======== INPUT FOR THIS TASK ========
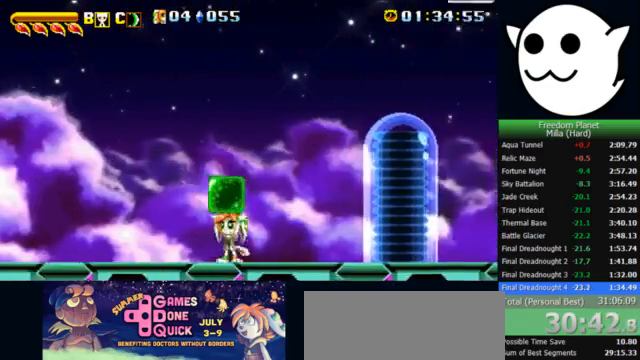
{"keys": ["j"], "events": [[67, "j", "down"], [67, "x", "up"]]}
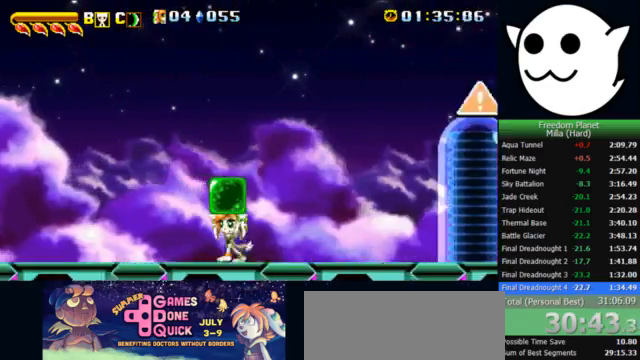
{"keys": ["l", "z"], "events": [[167, "j", "up"], [400, "l", "down"], [467, "z", "down"]]}
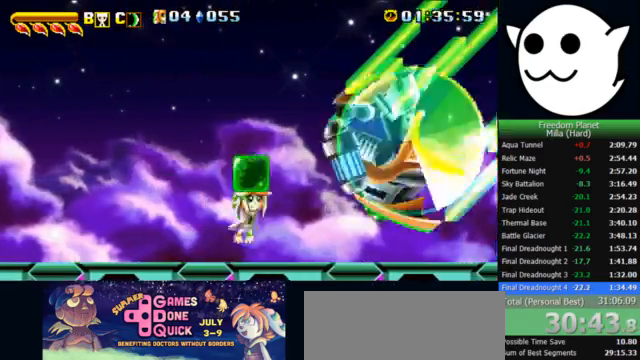
{"keys": [], "events": [[200, "k", "down"], [233, "z", "up"], [267, "c", "down"], [367, "c", "up"], [433, "k", "up"], [433, "l", "up"]]}
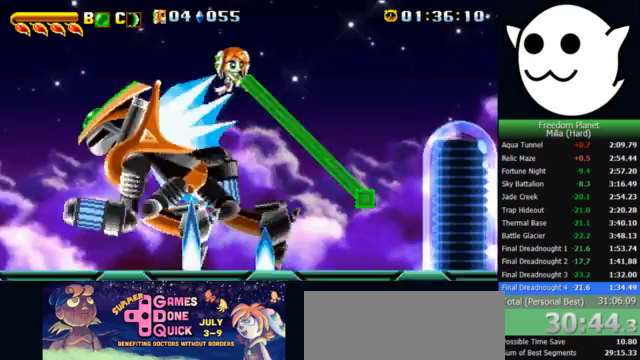
{"keys": ["l", "x"], "events": [[267, "x", "down"], [500, "l", "down"]]}
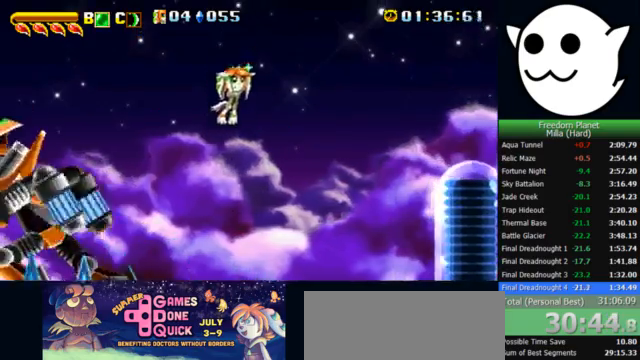
{"keys": ["i", "j", "x", "z"], "events": [[67, "l", "up"], [467, "z", "down"], [500, "i", "down"], [500, "j", "down"]]}
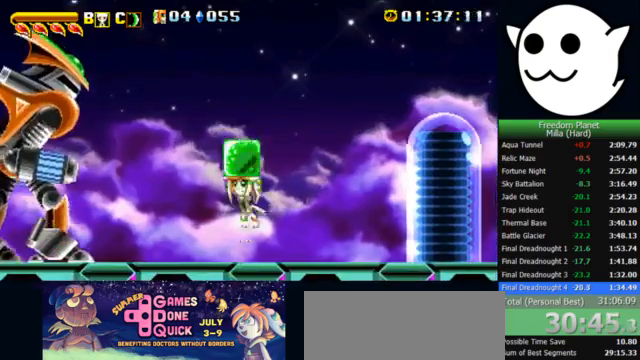
{"keys": [], "events": [[33, "x", "up"], [67, "z", "up"], [100, "c", "down"], [167, "c", "up"], [267, "i", "up"], [267, "j", "up"]]}
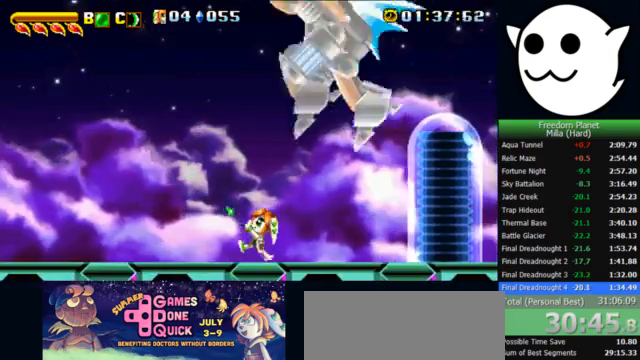
{"keys": ["x"], "events": [[67, "j", "down"], [133, "x", "down"], [333, "j", "up"]]}
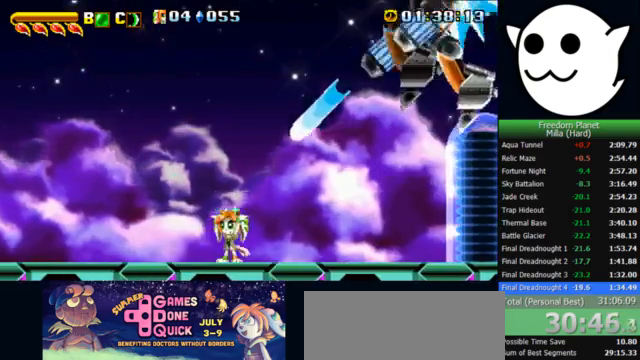
{"keys": ["x"], "events": [[200, "l", "down"], [367, "l", "up"]]}
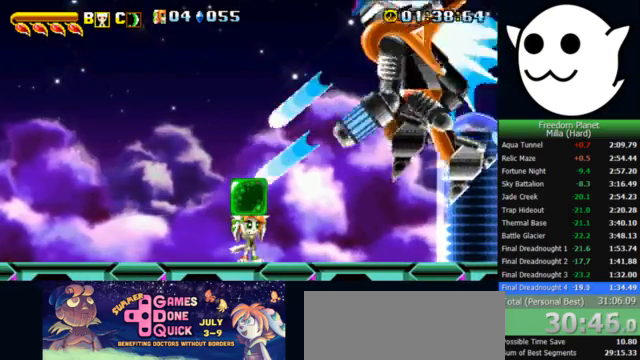
{"keys": ["k"], "events": [[300, "x", "up"], [467, "k", "down"]]}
========
• [TO DO]:
Where the material above includes pictures, omit them and retype everything else exactly.

• [OUTPUT]:
{"keys": ["j"], "events": [[67, "j", "down"], [67, "x", "up"]]}
{"keys": ["l", "z"], "events": [[167, "j", "up"], [400, "l", "down"], [467, "z", "down"]]}
{"keys": [], "events": [[200, "k", "down"], [233, "z", "up"], [267, "c", "down"], [367, "c", "up"], [433, "k", "up"], [433, "l", "up"]]}
{"keys": ["l", "x"], "events": [[267, "x", "down"], [500, "l", "down"]]}
{"keys": ["i", "j", "x", "z"], "events": [[67, "l", "up"], [467, "z", "down"], [500, "i", "down"], [500, "j", "down"]]}
{"keys": [], "events": [[33, "x", "up"], [67, "z", "up"], [100, "c", "down"], [167, "c", "up"], [267, "i", "up"], [267, "j", "up"]]}
{"keys": ["x"], "events": [[67, "j", "down"], [133, "x", "down"], [333, "j", "up"]]}
{"keys": ["x"], "events": [[200, "l", "down"], [367, "l", "up"]]}
{"keys": ["k"], "events": [[300, "x", "up"], [467, "k", "down"]]}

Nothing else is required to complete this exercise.